Managing System Logs (Running Linux)

8.3. Managing System Logs

The syslogd utility logs various kinds of system activity, such as debugging output from sendmail and warnings printed by the kernel. syslogd runs as a daemon and is usually started in one of the rc files at boot time.

The file /etc/syslog.conf is used to control where syslogd records information. Such a file might look like the following:

*.info;*.notice    /var/log/messages 
mail.debug         /var/log/maillog 
*.warn             /var/log/syslog 
kern.emerg         /dev/console

The first field of each line lists the kinds of messages that should be logged, and the second field lists the location where they should be logged. The first field is of the format:

facility.level [; facility.level … ]

where facility is the system application or facility generating the message, and level is the severity of the message.

For example, facility can be mail (for the mail daemon), kern (for the kernel), user (for user programs), or auth (for authentication programs such as login or su).

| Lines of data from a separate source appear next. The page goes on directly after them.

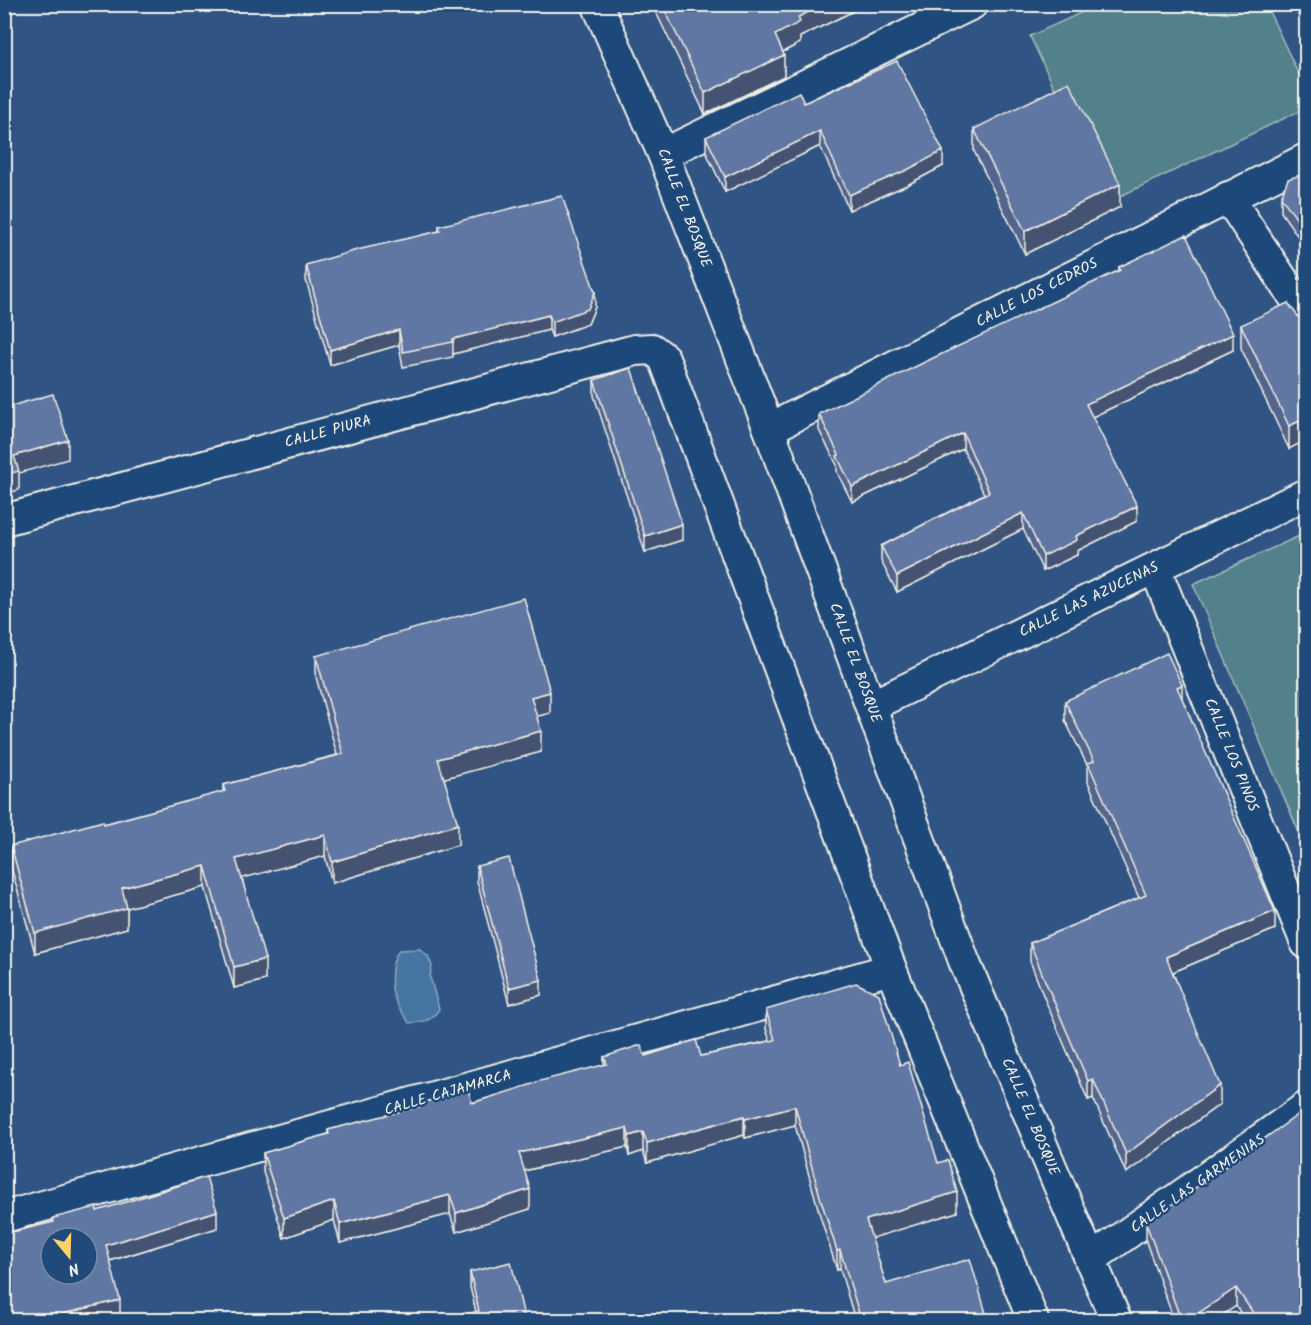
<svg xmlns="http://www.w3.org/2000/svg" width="1311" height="1325" font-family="Kalam,sans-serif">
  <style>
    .green { fill: #52818b; stroke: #a3b9ba; stroke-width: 1.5 }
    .water { fill: #4474a0; stroke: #8aa6bd; stroke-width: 1.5 }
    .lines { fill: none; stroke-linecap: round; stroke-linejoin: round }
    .minor-casing { stroke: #f4f1e8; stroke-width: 34 }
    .minor { stroke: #1f4a7a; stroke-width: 30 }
    .wall { fill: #53658c; stroke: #f4f1e8; stroke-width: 1.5 }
    .shaded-wall { fill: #445372; stroke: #f4f1e8; stroke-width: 1.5 }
    .building { fill: #6176a3; stroke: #f4f1e8; stroke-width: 1.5; fill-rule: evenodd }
    .labels { text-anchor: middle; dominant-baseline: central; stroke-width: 5; stroke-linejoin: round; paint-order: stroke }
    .street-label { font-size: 15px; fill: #f4f1e8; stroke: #1f4a7a }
  </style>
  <rect width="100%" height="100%" fill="#305585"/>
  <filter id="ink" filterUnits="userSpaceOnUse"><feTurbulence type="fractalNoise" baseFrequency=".0167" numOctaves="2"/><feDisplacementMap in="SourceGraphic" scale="12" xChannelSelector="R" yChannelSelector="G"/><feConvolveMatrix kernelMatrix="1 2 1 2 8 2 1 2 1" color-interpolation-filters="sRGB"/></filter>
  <g filter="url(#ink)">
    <g class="green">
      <path d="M1098,5H1266L1306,90V108L1108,202L1030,36Z"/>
      <path d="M1306,533V849L1193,584Z"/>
    </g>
    <path class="water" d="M420,949L428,956L432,966L430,977L439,1009C431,1022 423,1022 409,1023C405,1016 399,1009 396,1002C389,987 390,963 399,950Z"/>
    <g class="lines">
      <defs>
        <g id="minor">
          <path d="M597,4L663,154L769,429L964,961L1116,1320"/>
          <path d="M663,154L972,4"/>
          <path d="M1228,197L1306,315"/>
          <path d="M769,429L1306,159"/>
          <path d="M4,520L635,350L652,349L664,358L891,969L1033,1320"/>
          <path d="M1155,568L1306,943"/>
          <path d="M871,706L1306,494"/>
          <path d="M4,1217L891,969"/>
          <path d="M1090,1260L1306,1107"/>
        </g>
      </defs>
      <use href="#minor" class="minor-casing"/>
      <use href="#minor" class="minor"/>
    </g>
    <g class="wall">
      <path d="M652,4H868L800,37V43L783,52L784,76L705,114Z"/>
      <path d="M1293,4H1306V29L1305,30Z"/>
      <path d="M804,103L943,166L907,185L849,210L820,146L725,192L706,152V137Z"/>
      <path d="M974,129L1120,207L1025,254L974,151Z"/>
      <path d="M1306,173V248L1281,212V197Z"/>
      <path d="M439,226L595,307L588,324L552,337L549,330L453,354V357L403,367L399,345L330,365L306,280V265L439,231Z"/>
      <path d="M1119,267L1233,350L1092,417L1137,521L1077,551V555L1043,571L1023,529L897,592L881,561V546L984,494L963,449L852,502L837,472V465L819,430V414L1119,271Z"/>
      <path d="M1241,325L1306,327L1289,449L1241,348Z"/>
      <path d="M594,380L682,540L645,552L594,396Z"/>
      <path d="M316,656L550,713L537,716L541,752L444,778L458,845L332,883L325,856L242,878L265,980L234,988L205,887L127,908V928L35,953L11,867V846L104,824L223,792V785L337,755L316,677Z"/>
      <path d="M1182,699L1275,929L1173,972L1220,1104L1126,1173L1093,1098L1088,1100L1043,995L1030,961V943L1139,898L1088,782V767L1065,720V701Z"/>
      <path d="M477,866L541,995L509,1004L477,881Z"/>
      <path d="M766,1010L900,1065L957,1212L871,1238L886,1284L988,1320H855L840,1269L837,1270L821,1219L795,1125L745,1138L744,1135L647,1163L643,1151L629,1156L627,1147L524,1171L530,1209L456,1232L450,1214L340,1243L334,1220L284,1238L263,1172V1153L328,1134V1130L422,1106V1103H472L604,1065V1057L701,1056L770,1041L766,1029Z"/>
      <path d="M97,1211L217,1228L110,1261L120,1317L106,1320H6L4,1315V1234L53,1222V1218Z"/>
      <path d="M1146,1223L1306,1320H1245L1236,1306L1215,1320H1174L1146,1242Z"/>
      <path d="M470,1272L525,1320L476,1312L470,1287Z"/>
    </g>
    <g class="shaded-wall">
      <path d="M825,4H868L800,37V43L775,56V35L798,17Z"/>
      <path d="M1305,14H1306V29L1305,30Z"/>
      <path d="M784,55V76L705,114V93Z"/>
      <path d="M820,131V146L725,192V177Z"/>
      <path d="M943,151V166L907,185L849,210V195Z"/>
      <path d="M1120,184V207L1025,254V231Z"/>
      <path d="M595,292V307L588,324L552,337V322Z"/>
      <path d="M549,315V330L453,354V339Z"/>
      <path d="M399,330V345L330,365V350Z"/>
      <path d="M1233,334V350L1086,420V404Z"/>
      <path d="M1306,418V440L1289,449V426Z"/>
      <path d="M963,433V449L852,502V487Z"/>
      <path d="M68,440V459L19,473V490L4,494V475L14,456Z"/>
      <path d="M1137,506V521L1077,551V555L1043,571V556L1076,536Z"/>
      <path d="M1023,513V529L897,592V576Z"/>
      <path d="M682,524V540L645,552V536Z"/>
      <path d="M1182,685V704L1177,687Z"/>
      <path d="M550,692V713L531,718V697Z"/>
      <path d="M541,731V752L438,780V759Z"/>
      <path d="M458,824V845L332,883V862Z"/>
      <path d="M325,835V856L236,880V859Z"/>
      <path d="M205,866V887L127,908V928L35,953V933L122,888Z"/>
      <path d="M1275,911V929L1166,975V957Z"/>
      <path d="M265,959V980L234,988V967Z"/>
      <path d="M541,980V995L509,1004V988Z"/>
      <path d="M1093,1079V1098L1088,1100V1081Z"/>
      <path d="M1220,1085V1104L1126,1173V1154Z"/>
      <path d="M795,1106V1125L745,1138V1119Z"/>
      <path d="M744,1116V1135L647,1163V1143Z"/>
      <path d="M627,1128V1147L519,1172V1153Z"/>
      <path d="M643,1132V1151L629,1156V1136Z"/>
      <path d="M530,1189V1209L456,1232V1213Z"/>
      <path d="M957,1192V1212L866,1240V1220Z"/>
      <path d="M450,1195V1214L340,1243V1224Z"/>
      <path d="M334,1201V1220L284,1238V1218Z"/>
      <path d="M217,1211V1228L106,1262V1245Z"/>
      <path d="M840,1250V1269L837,1270V1251Z"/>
      <path d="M1236,1288V1306L1215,1320H1188Z"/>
      <path d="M120,1300V1317L106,1320H54V1316Z"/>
    </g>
    <g class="building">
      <path d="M662,4H825L798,17L800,22L775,35L784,55L705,93Z"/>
      <path d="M1301,4H1306V14H1305Z"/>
      <path d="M897,61L943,151L907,170L849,195L820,131L725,177L706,137L799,92L804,103Z"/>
      <path d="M1069,82L1120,184L1025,231L974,129Z"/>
      <path d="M1306,173V232L1281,197L1288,179Z"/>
      <path d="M562,196L595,292L588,309L552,322L549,315L453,339V342L403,352L399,330L330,350L306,265L357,250L440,231L439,226Z"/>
      <path d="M1186,235L1233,334L1086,404L1137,506L1076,536L1077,540L1043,556L1023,513L897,576L881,546L989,492L963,433L852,487L837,456L839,455L819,414L929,360L1120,270L1119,267Z"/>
      <path d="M1288,303L1306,327V418L1289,426L1241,325Z"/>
      <path d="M631,368L682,524L645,536L594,380Z"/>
      <path d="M53,394L68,440L14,456L19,471L4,475V408Z"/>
      <path d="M524,598L550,692L531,697L541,731L438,759L458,824L332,862L325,835L236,859L265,959L234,967L205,866L122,888L127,908L35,933L11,846L103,821L104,824L225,791L223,785L343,754L316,656Z"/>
      <path d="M1167,653L1182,685L1177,687L1275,911L1166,957L1220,1085L1126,1154L1093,1079L1088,1081L1043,976L1030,943L1146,895L1088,763L1094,761L1065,701Z"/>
      <path d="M509,858L541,980L509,988L477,866Z"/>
      <path d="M856,983L879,994L900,1065L908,1062L938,1163L948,1160L957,1192L866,1220L886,1284L970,1259L988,1320H861L840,1250L837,1251L821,1200L795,1106L745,1119L744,1116L647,1143L643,1132L629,1136L627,1128L519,1153L530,1189L456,1213L450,1195L340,1224L334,1201L284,1218L263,1153L329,1134L328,1130L422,1106V1103L468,1089L472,1103L536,1083V1082L607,1064L604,1057L641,1045L645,1056L696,1040L701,1056L775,1040L766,1010Z"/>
      <path d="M1306,1109V1320H1258L1236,1288L1188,1320H1181L1146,1223Z"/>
      <path d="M206,1177L217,1211L106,1245L120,1300L54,1316L55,1320H10L4,1298V1234L54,1222L53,1218L96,1207L97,1211ZM51,1238H87V1274H51Z"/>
      <path d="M511,1262L525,1320H443L479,1311L470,1272Z"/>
    </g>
  </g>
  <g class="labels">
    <g class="street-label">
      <text transform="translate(684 208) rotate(69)">CALLE EL BOSQUE</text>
      <text transform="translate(1037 293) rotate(-27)">CALLE LOS CEDROS</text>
      <text transform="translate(328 432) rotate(-15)">CALLE PIURA</text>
      <text transform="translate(1089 600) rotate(-26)">CALLE LAS AZUCENAS</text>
      <text transform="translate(855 663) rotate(70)">CALLE EL BOSQUE</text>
      <text transform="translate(1231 755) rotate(68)">CALLE LOS PINOS</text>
      <text transform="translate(448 1093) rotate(-16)">CALLE CAJAMARCA</text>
      <text transform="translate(1030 1117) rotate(67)">CALLE EL BOSQUE</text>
      <text transform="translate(1198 1184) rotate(-35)">CALLE LAS GARMENIAS</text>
    </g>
  </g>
  <rect width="1311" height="1325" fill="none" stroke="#1f4a7a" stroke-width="24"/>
  <rect x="12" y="12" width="1287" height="1301" fill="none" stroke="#f4f1e8" stroke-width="2" filter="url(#ink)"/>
  <g transform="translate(69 1256) rotate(161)"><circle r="28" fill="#1f4a7a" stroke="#748da6" stroke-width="1.5"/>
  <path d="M0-4.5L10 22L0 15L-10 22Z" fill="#ffd166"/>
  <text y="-9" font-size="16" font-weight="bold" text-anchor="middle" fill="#f4f1e8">N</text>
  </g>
</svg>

An asterisk in this field specifies all facilities.

level can be (in increasing severity): debug, info, notice, warning, err, crit, alert, or emerg.

In the previous /etc/syslog.conf, we see that all messages of severity info and notice are logged to /var/log/messages, all debug messages from the mail daemon are logged to /var/log/maillog, and all warn messages are logged to /var/log/syslog. Also, any emerg warnings from the kernel are sent to the console (which is the current virtual console, or an xterm started with the -C option).

The messages logged by syslogd usually include the date, an indication of what process or facility delivered the message, and the message itself--all on one line. For example, a kernel error message indicating a problem with data on an ext2fs filesystem might appear in the log files as:

Dec  1 21:03:35 loomer kernel: EXT2-fs error (device 3/2): 
  ext2_check_blocks_bit map: Wrong free blocks count in super block, 
  stored = 27202, counted = 27853

Dec 11 15:31:51 loomer su: mdw on /dev/ttyp3

Log files can be important in tracking down system problems. If a log file grows too large, you can delete it using rm; it will be recreated when syslogd starts up again.

Your system probably comes equipped with a running syslogd and an /etc/syslog.conf that does the right thing. However, it's important to know where your log files are and what programs they represent. If you need to log many messages (say, debugging messages from the kernel, which can be very verbose) you can edit syslog.conf and tell syslogd to reread its configuration file with the command:

kill -HUP `cat /var/run/syslog.pid`

Note the use of backquotes to obtain the process ID of syslogd, contained in /var/run/syslog.pid.

Other system logs might be available as well. These include:

/var/log/wtmp

Note that the format of the wtmp and utmp files differs from system to system. Some programs may be compiled to expect one format and others another format. For this reason, commands that use the files may produce confusing or inaccurate information--especially if the files become corrupted by a program that writes information to them in the wrong format.

Logfiles can get quite large, and if you do not have the necessary hard disk space, you have to do something about your partitions being filled too fast. Of course, you can delete the log files from time to time, but you may not want to do this, since the log files also contain information that can be valuable in crisis situations.

One option is to copy the log files from time to time to another file and compress this file. The log file itself starts at 0 again. Here is a short shell script that does this for the log file /var/log/messages:

mv /var/log/messages /var/log/messages-backup
cp /dev/null /var/log/messages

CURDATE=`date +"%m%d%y"`

mv /var/log/messages-backup /var/log/messages-$CURDATE
gzip /var/log/messages-$CURDATE

First, we move the log file to a different name and then truncate the original file to 0 bytes by copying to it from /dev/null. We do this so that further logging can be done without problems while the next steps are done. Then, we compute a date string for the current date that is used as a suffix for the filename, rename the backup file, and finally compress it with gzip.

You might want to run this small script from cron, but as it is presented here, it should not be run more than once a day--otherwise the compressed backup copy will be overwritten, because the filename reflects the date but not the time of day. If you want to run this script more often, you must use additional numbers to distinguish between the various copies.

There are many more improvements that could be made here. For example, you might want to check the size of the log file first and only copy and compress it if this size exceeds a certain limit.

Even though this is already an improvement, your partition containing the log files will eventually get filled. You can solve this problem by keeping only a certain number of compressed log files (say, 10) around. When you have created as many log files as you want to have, you delete the oldest, and overwrite it with the next one to be copied. This principle is also called log rotation. Some distributions have scripts like savelog or logrotate that can do this automatically.

To finish this discussion, it should be noted that most recent distributions like SuSE, Debian, and Red Hat already have built-in cron scripts that manage your log files and are much more sophisticated than the small one presented here.